The advantage that Palo Alto has over Check Point is the GUI. They do not require a dedicated management appliance to be deployed to access the firewall capability. They do have that platform, but the individual gateway can be also accessed via a dedicated GUI. With Check Point, you have to have the software called SmartConsole. It is very good, but a company like ours has too many gateways. When you have so many gateways onboarded to the management, it will be slightly slow, but it is not a show-stopper. The GUI is good, but you require the client applications to be installed on your laptop. From the GUI itself, you would not be able to access them. That is one advantage of Palo Alto. You can straightaway access them through the GUI. The software that you need to install for Check Point is a huge one, so the performance depends on the machine. If you have many gateways associated, it can be a bit slow at times.

Check Point is a number one vendor based on the NSS labs and other regulators. In terms of performance and security, Check Point is always number one. Irrespective of how many firewall vendors are there, Check Point will always be number one. Check Point's capability to identify an incident is also very good. Its performance is also good. We were worried that if we moved to the cloud, unlike on-prem, we would not have any dedicated hardware to accelerate something. However, when we migrated to CloudGuard, we did not face any issues. 

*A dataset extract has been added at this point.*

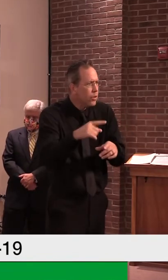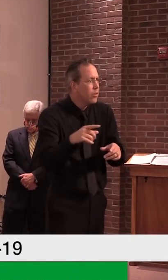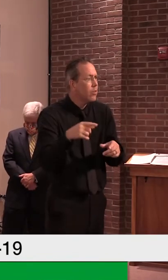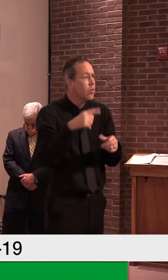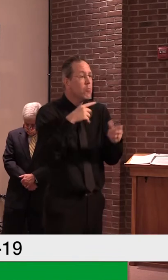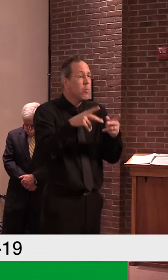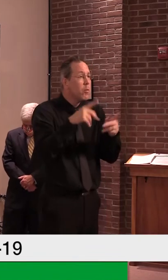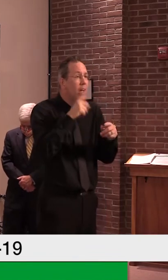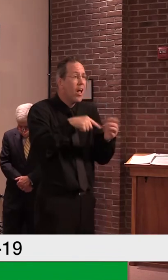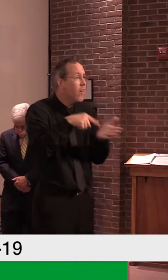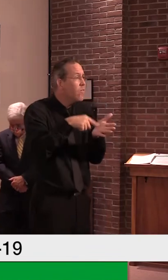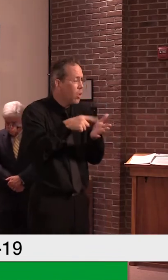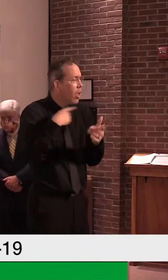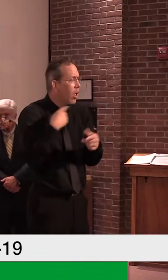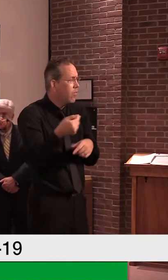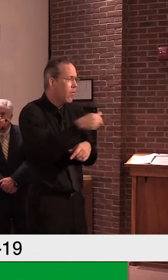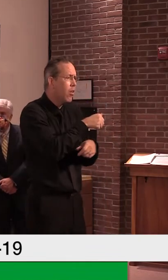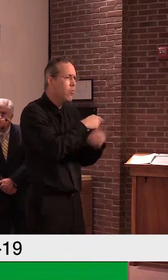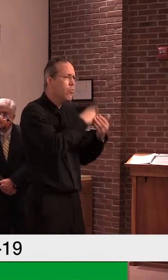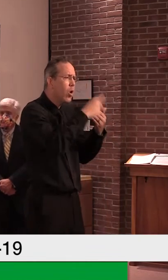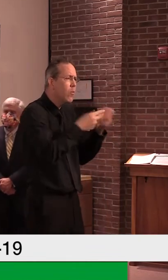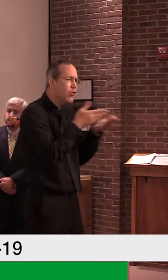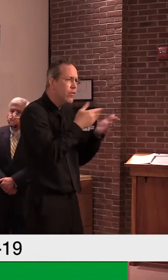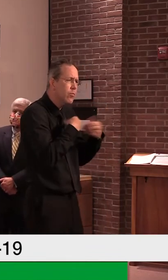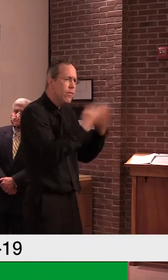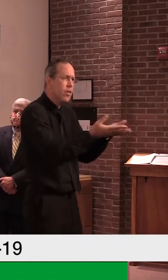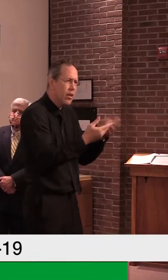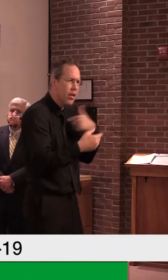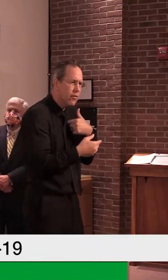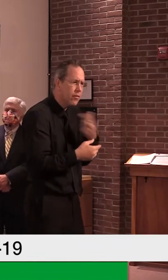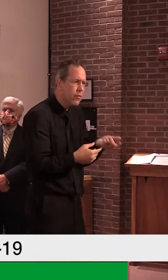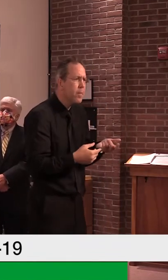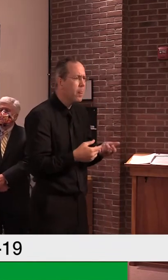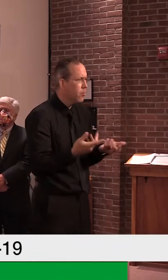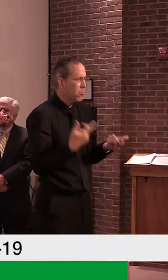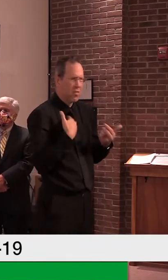underinsured or uninsured and they do a great job of that.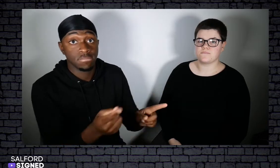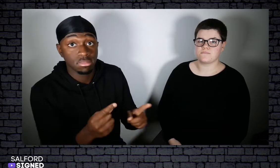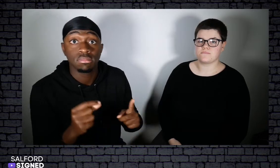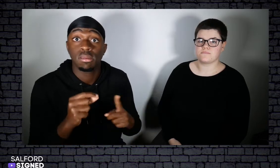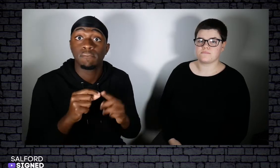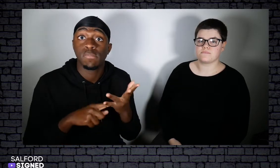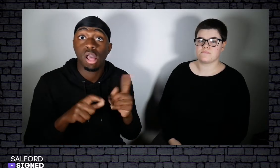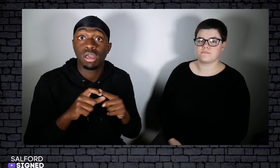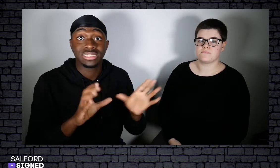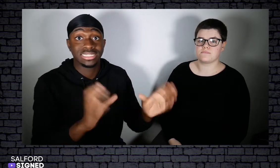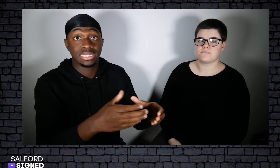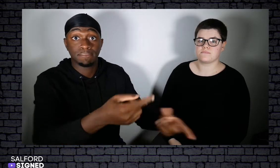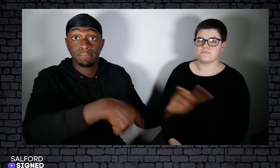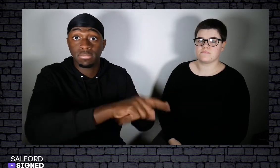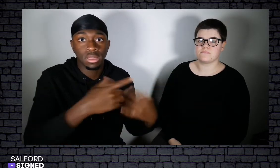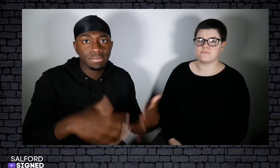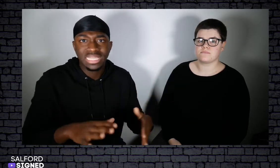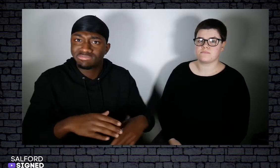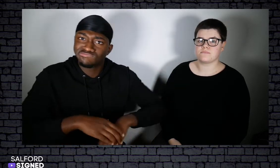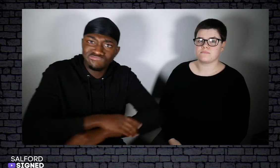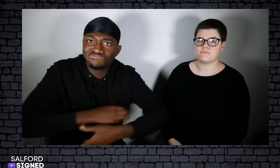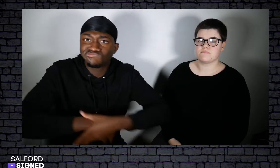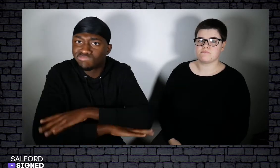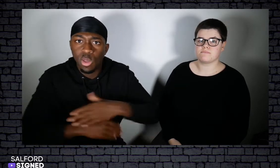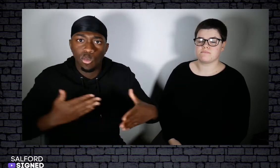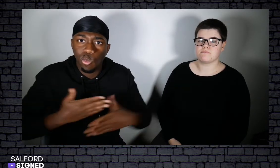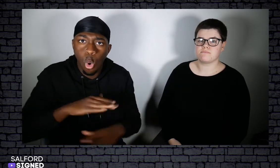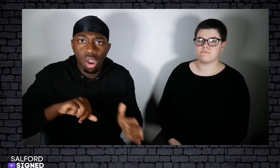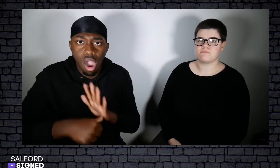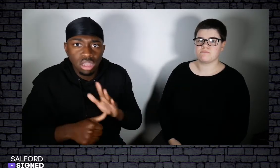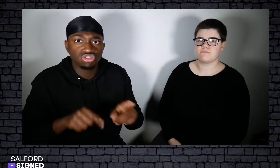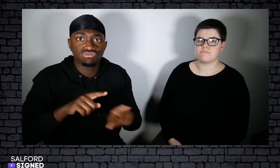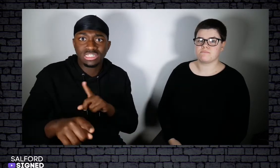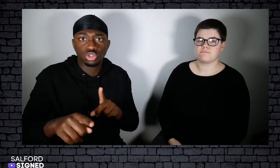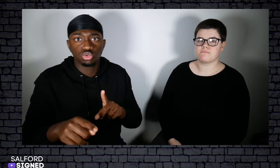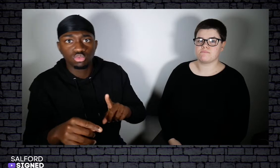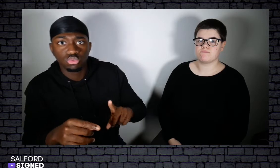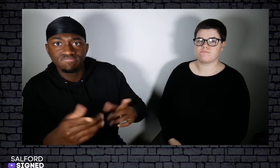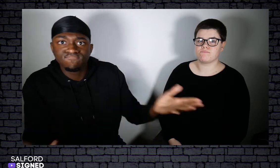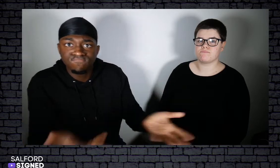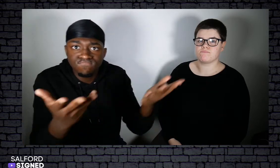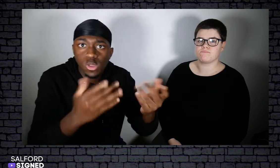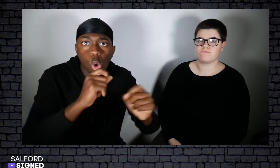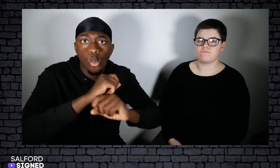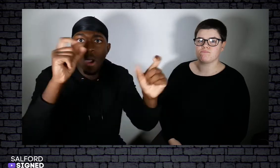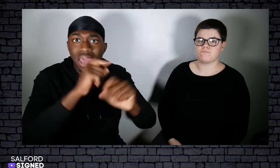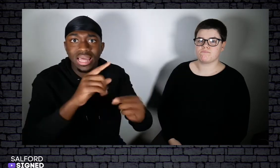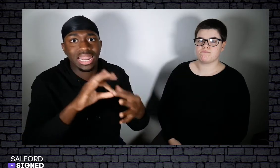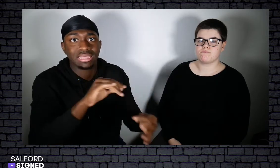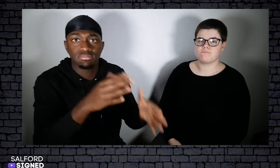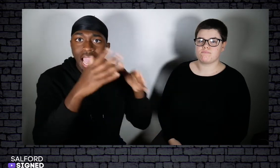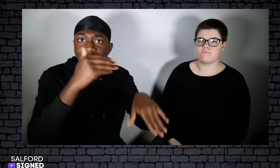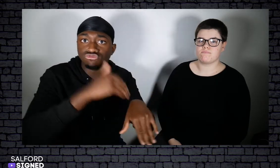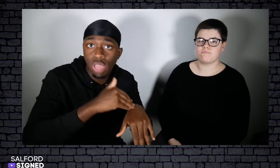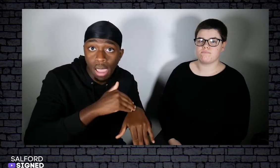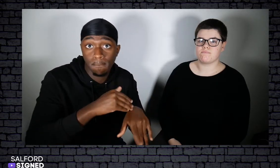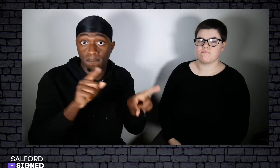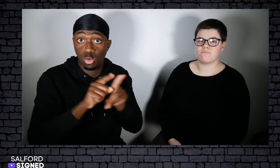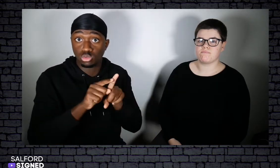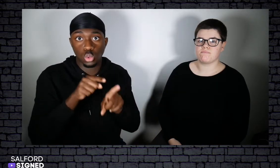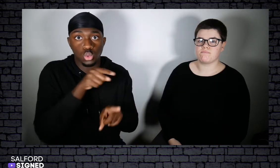However, the Plodd team have done a lot of work to improve awareness and improve the service to the deaf community.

When it comes to the cloud, I would definitely recommend the solution. One main thing is reliability. I appreciate Check Point for that. For an organization like ours, security is the main thing. Check Point has been able to protect us from various attacks. Autoscaling and other things are also working perfectly. We were able to achieve all of our use cases with the Check Point CloudGuard firewall. I do recommend this solution.

For zero-day attacks, I know there is technically no single solution, but our observation is that for most of the sophisticated attacks, if it is not already there, Check Point will have a solution within a day. When it comes to DDoS and bot-level attacks, Check Point has a sophisticated approach to prevent them in most cases.

Overall, I would rate this solution a nine out of ten.